**PROBLEM TO WORK ON**
Across the records below, count the lines that contain "High" and write down only the count.

**INFORMATION PROVIDED**

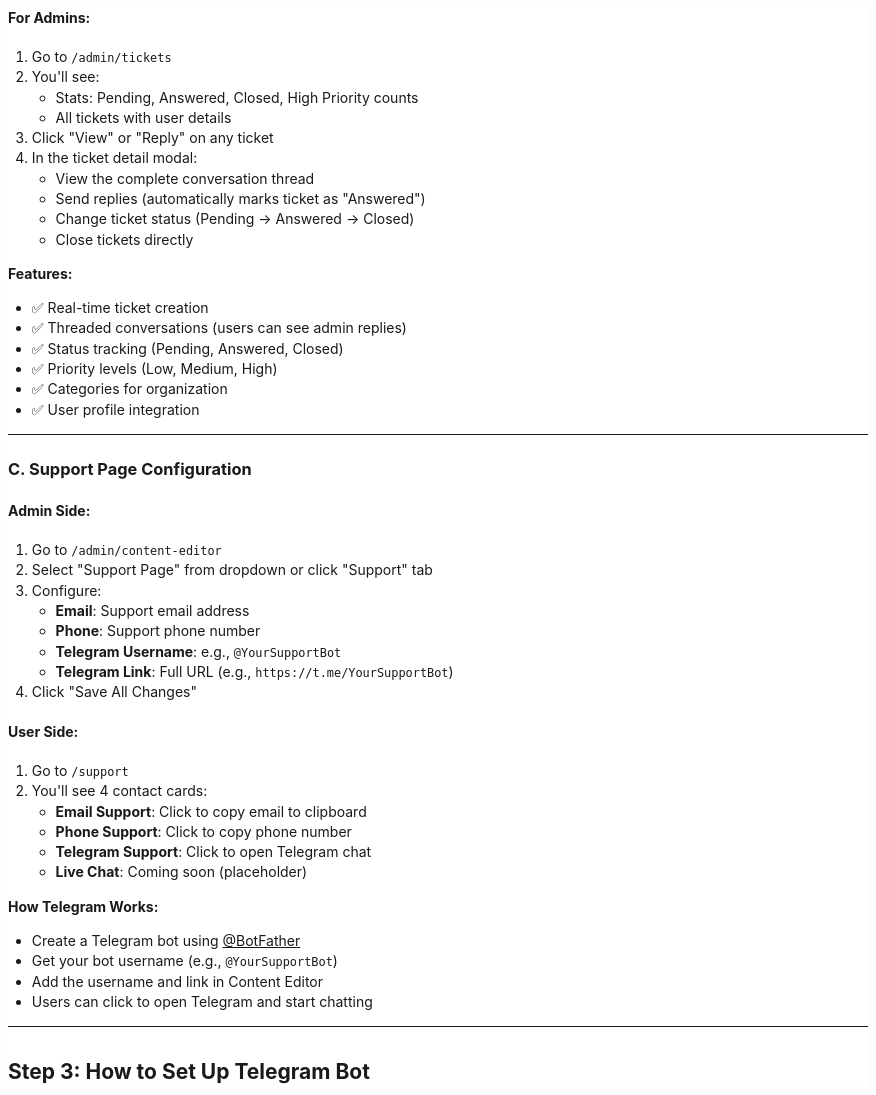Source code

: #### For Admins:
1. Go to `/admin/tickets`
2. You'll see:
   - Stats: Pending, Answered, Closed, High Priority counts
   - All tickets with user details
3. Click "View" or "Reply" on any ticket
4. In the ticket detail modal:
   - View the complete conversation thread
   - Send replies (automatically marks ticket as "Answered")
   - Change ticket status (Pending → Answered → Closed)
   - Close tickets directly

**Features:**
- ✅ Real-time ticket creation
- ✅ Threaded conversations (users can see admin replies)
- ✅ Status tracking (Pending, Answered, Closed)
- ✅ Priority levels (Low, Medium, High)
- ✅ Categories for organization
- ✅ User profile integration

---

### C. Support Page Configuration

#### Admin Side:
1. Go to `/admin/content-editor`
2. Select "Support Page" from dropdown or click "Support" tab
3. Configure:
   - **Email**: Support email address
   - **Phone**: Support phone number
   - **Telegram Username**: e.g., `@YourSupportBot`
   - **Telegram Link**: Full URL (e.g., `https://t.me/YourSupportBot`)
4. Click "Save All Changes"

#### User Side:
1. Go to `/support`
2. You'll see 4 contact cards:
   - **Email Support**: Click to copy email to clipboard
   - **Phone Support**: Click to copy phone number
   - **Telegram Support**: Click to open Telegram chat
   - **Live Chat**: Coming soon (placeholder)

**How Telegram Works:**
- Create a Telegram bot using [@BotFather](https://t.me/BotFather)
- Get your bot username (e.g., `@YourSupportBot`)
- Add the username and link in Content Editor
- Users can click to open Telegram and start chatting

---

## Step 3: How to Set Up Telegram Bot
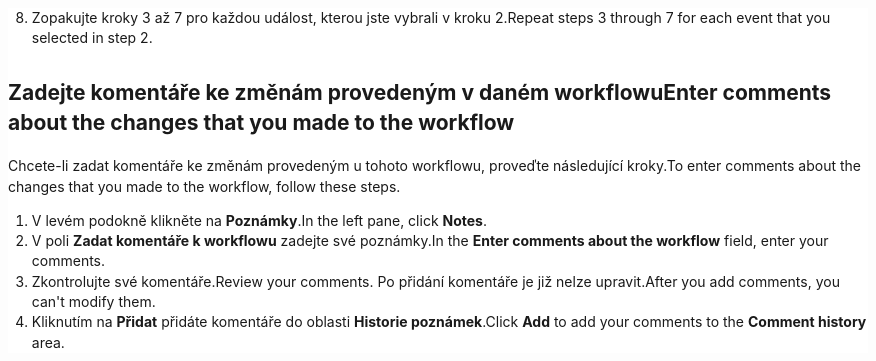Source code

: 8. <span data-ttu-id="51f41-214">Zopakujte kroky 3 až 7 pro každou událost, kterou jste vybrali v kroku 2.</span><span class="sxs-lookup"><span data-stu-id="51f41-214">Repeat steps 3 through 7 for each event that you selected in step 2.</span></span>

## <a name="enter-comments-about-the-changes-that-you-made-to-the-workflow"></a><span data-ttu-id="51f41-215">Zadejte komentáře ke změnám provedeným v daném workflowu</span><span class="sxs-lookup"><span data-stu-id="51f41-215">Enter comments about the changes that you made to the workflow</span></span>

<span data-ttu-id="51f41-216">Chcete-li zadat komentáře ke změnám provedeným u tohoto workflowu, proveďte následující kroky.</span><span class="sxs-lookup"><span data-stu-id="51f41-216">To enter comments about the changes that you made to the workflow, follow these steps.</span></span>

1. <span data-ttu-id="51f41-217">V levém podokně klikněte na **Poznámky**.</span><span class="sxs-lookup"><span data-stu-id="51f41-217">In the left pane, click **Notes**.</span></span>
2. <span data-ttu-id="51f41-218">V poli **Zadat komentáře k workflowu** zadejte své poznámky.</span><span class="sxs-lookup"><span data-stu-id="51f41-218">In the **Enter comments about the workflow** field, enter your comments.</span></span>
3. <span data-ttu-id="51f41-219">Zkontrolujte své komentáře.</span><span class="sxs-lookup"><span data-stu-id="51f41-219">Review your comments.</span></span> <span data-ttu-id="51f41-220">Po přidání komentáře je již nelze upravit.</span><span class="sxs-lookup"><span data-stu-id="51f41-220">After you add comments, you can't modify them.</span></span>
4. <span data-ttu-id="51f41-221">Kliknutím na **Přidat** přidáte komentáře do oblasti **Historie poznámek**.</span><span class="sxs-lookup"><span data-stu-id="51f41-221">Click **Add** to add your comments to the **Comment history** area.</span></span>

**COMPLETED EXERCISE**
2